Delegates also sampled Ottoman flavors at Konyaki restaurant right at the ancient Topkapi palace of the Ottoman sultans overlooking the Bosphorus.
GPDNet delegates gave a standing ovation to the dynamic playing of famous Turkish concert pianist Tuluyhan Ugurlu at the Grand Bazaar on Oct. 22, exactly a week before Republic Day.
Aside from the Grand Bazaar and Topkapi, delegates also toured the Spice Market, Blue Mosque and, of course, the Hagia Sophia, the “Church of Divine Wisdom.”
And they took home with them baklava, the many varieties of the “Turkish delight” or pastry. Which should show that cultural diplomacy is the baklava of diplomatic initiatives to heal the world of its geopolitical ills.
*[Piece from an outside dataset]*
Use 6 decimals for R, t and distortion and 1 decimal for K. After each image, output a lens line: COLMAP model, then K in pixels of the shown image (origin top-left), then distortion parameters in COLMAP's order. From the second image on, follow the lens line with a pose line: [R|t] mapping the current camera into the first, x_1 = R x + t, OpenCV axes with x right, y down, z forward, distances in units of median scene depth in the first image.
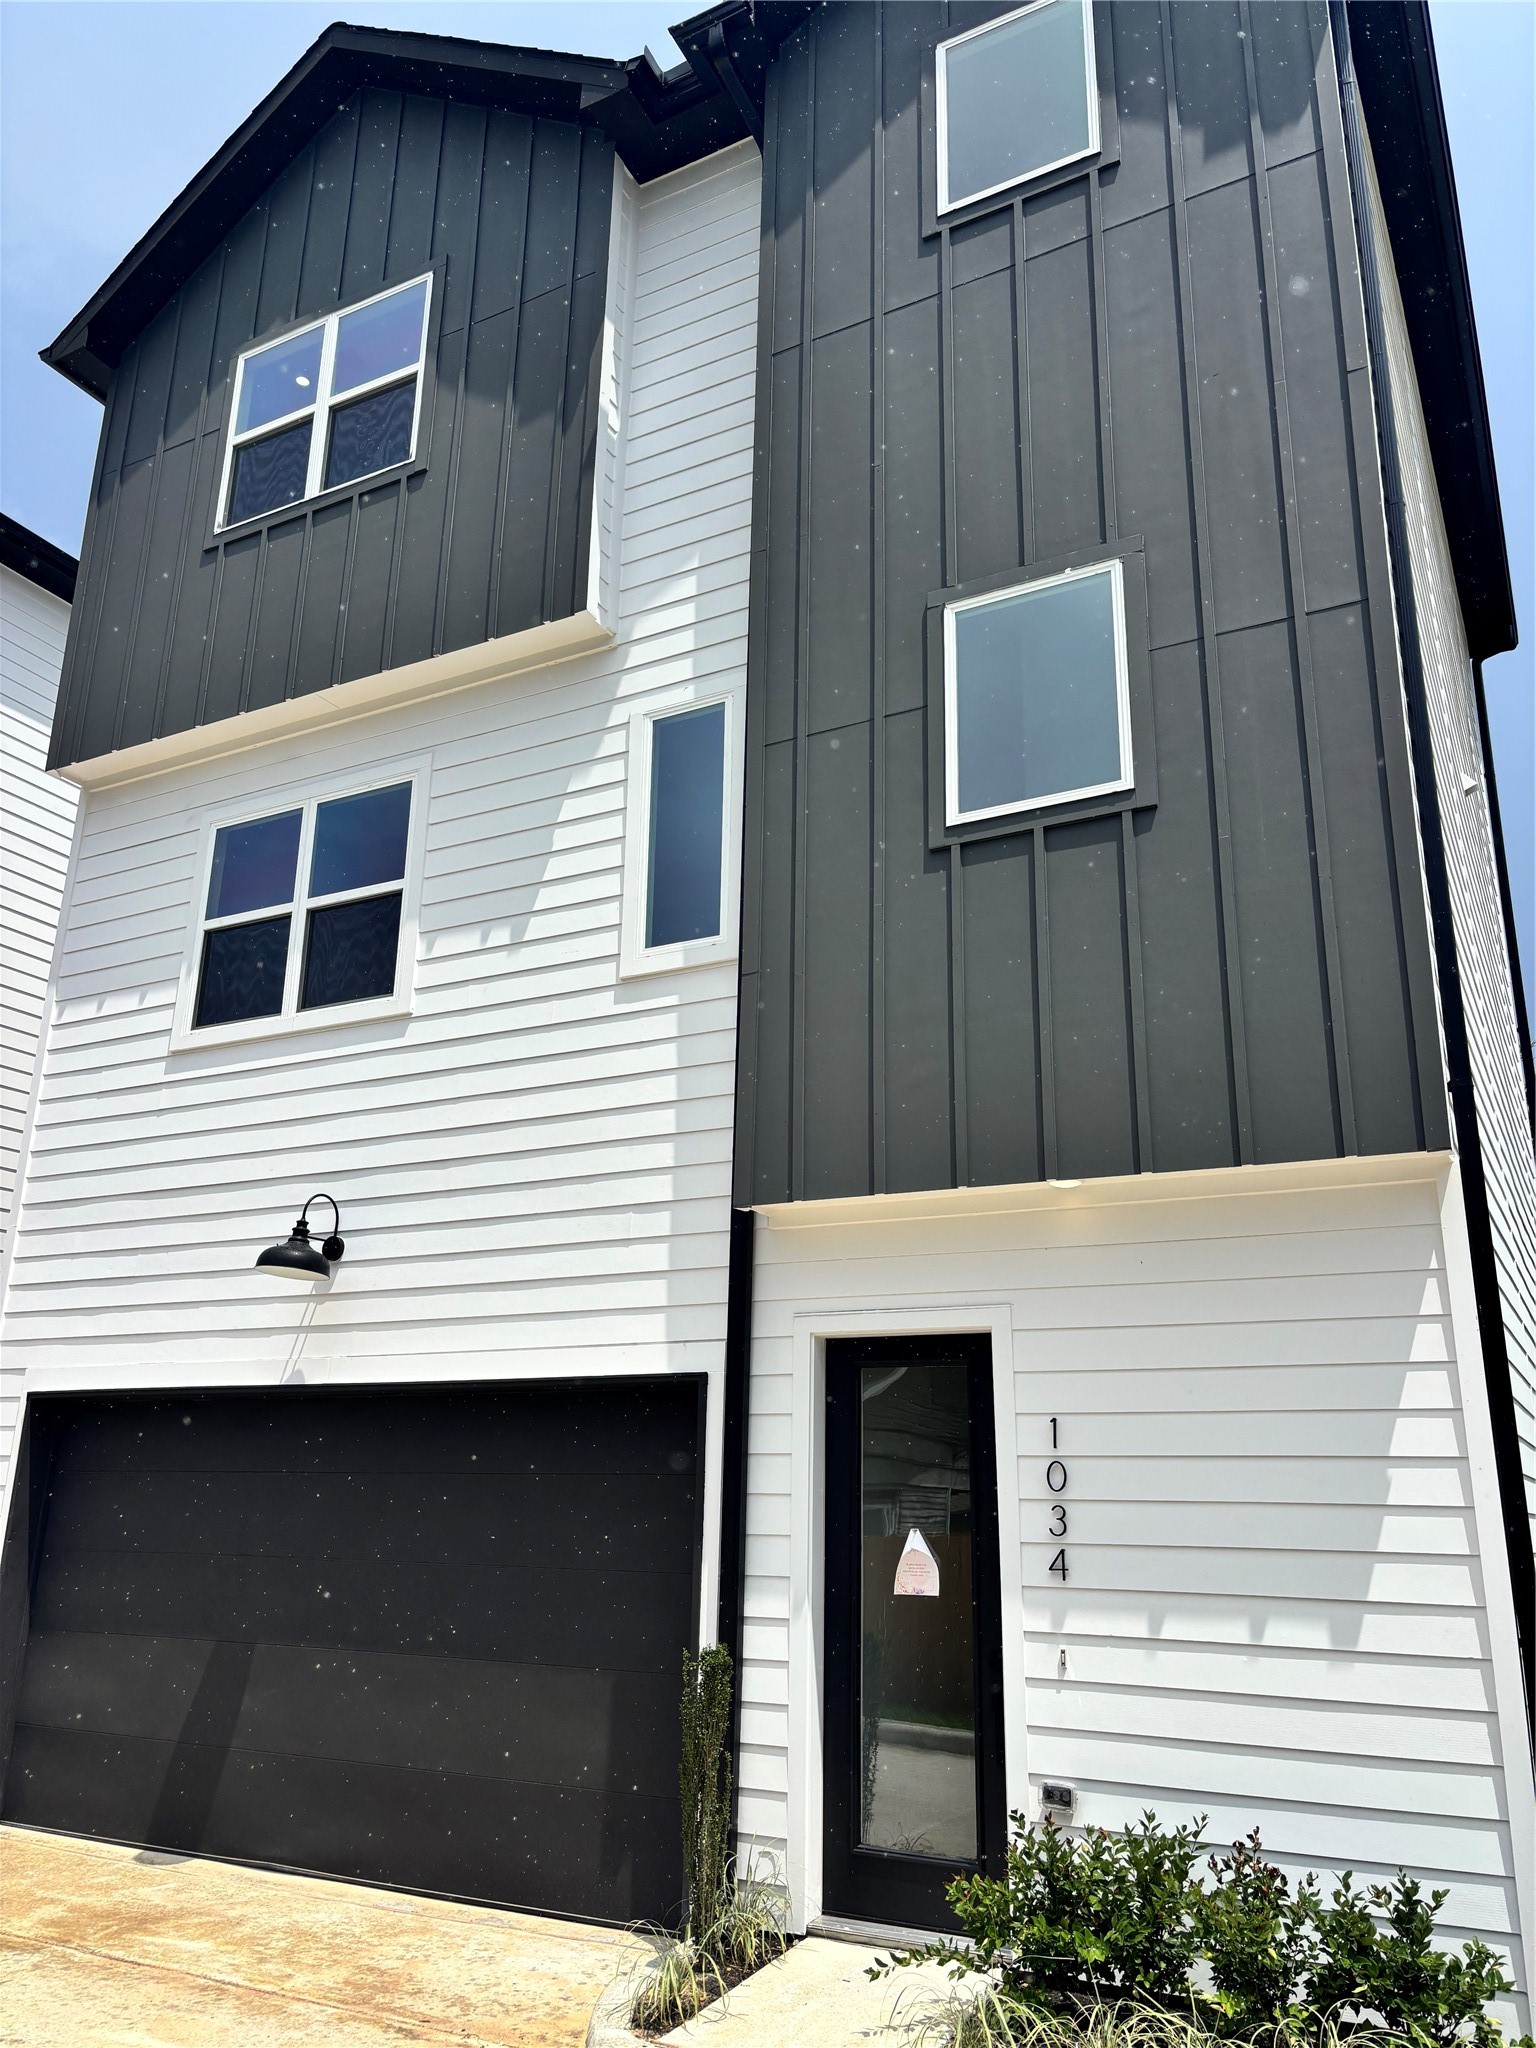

Aside from YEE, NCCA and Chiang Ching Kuo Foundation, founding members of the GPDNet are the Korea Foundation, Balassi Institute (Hungary), National Institute for Cultural Orientation (Nigeria), Singapore International Foundation, Camoes Instituto (Portugal), Swedish Institute and Adam Mickiewicz Institute (Poland),
Formally accepted as a full member in the Instanbul meeting was the Cultural Village Foundation of Qatar.
Accepted as associate members were the Institute of the Lithuanian Language and Comunidade Academica para o Desenvolvimento of Mozambique.